At the "D4 - All Things Digital" conference, Microsoft CEO Bill Gates was put on the spot by Walt Mossberg and had to defend the company's lackluster results in the search business. Give us time, he declared. It's a message that resonates with Microsoft watchers, who have seen the company come from behind time and again. Marketwatch gives a summary of his talk.
More disturbing is Gates's claim that "Google has done less innovation than I would have expected a year ago." That's what killed off most of Microsoft's competitors in the past. They gave Microsoft the chance to catch up. And Google sometimes seems as though it's more interested in creating new products than improving old ones. I still find that Google Desktop has a tendency to miss documents I'm searching for, although the product is still better than Microsoft's. That could be trouble for Google.
Still, Gates could be raising those arguments simply because he knows they resonate with crowds. Microsoft insiders have told me that Gates seems much less involved with his company these days, preferring to spend time with his charitable foundation. He is middle-aged now. As impressive as Steve Ballmer and Ray Ozzie are, Gates has always been Microsoft's biggest asset.
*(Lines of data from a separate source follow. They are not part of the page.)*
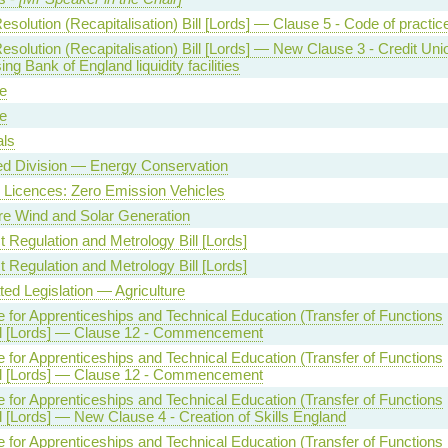
solution (Recapitalisation) Bill [Lords] — Clause 5 - Code of practic
solution (Recapitalisation) Bill [Lords] — New Clause 3 - Credit Uni
ng Bank of England liquidity facilities
e
e
als
ed Division — Energy Conservation
g Licences: Zero Emission Vehicles
e Wind and Solar Generation
 Regulation and Metrology Bill [Lords]
 Regulation and Metrology Bill [Lords]
ed Legislation — Agriculture
te for Apprenticeships and Technical Education (Transfer of Functions
ill [Lords] — Clause 12 - Commencement
te for Apprenticeships and Technical Education (Transfer of Functions
ill [Lords] — Clause 12 - Commencement
te for Apprenticeships and Technical Education (Transfer of Functions
ll [Lords] — New Clause 4 - Creation of Skills England
te for Apprenticeships and Technical Education (Transfer of Functions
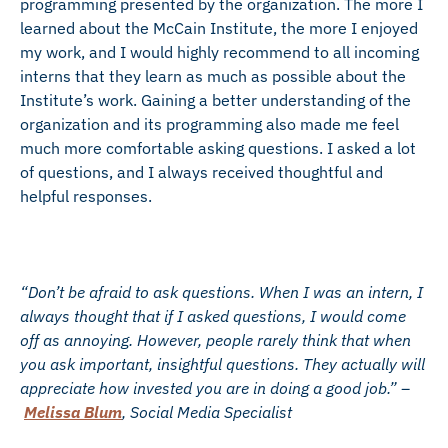
programming presented by the organization. The more I
learned about the McCain Institute, the more I enjoyed
my work, and I would highly recommend to all incoming
interns that they learn as much as possible about the
Institute’s work. Gaining a better understanding of the
organization and its programming also made me feel
much more comfortable asking questions. I asked a lot
of questions, and I always received thoughtful and
helpful responses.
“Don’t be afraid to ask questions. When I was an intern, I
always thought that if I asked questions, I would come
off as annoying. However, people rarely think that when
you ask important, insightful questions. They actually will
appreciate how invested you are in doing a good job.” –
Melissa Blum
, Social Media Specialist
Asked about his title of "chief software architect" at D4, Gates responded, "My title is a strange thing. People should think of me as chairman." Well, that title wasn't so strange when he took it. If true, Gates's lessened role could be the biggest threat to Microsoft's future, although I'm sure he would consider that idea random.
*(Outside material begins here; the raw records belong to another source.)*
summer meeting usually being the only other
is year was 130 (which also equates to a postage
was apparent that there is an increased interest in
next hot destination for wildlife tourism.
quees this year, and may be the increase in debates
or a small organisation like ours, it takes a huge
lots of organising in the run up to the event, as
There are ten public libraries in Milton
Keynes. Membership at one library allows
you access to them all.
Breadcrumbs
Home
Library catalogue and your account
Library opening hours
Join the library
But Microsoft is still the biggest threat to Google. As Gates says, the company is patient. It has been written off too frequently in the past.
Still, a monopoly in search is no big deal. Let's face it, that's a $0 billion business. The real issue is where the money lies--in advertising. Google is rapidly becoming a monopoly in that business, enjoying a huge Network Effect that nobody has yet figured out how to combat. Its ad revenues are growing faster than online advertising overall, the fastest-growing form of advertising in the world, increasing 38% from 1Q 2005 to 1Q 2006, when it reached $3.9 billion.
But Google's ad revenues grew even faster. In 1Q 2005, Google accounted for 45% of all online ad revenues, and in 1Q 2006 that rose to 58%. Ballmer is well aware of that fact, and in a recent speech in Silicon Valley, warned against Google's potential monopoly there. "If there's only one advertising marketplace in the world, there's going to be lots of unhappy people," he said.
I can't wait until Microsoft starts complaining to the Justice Dept. about Google's advertising monopoly.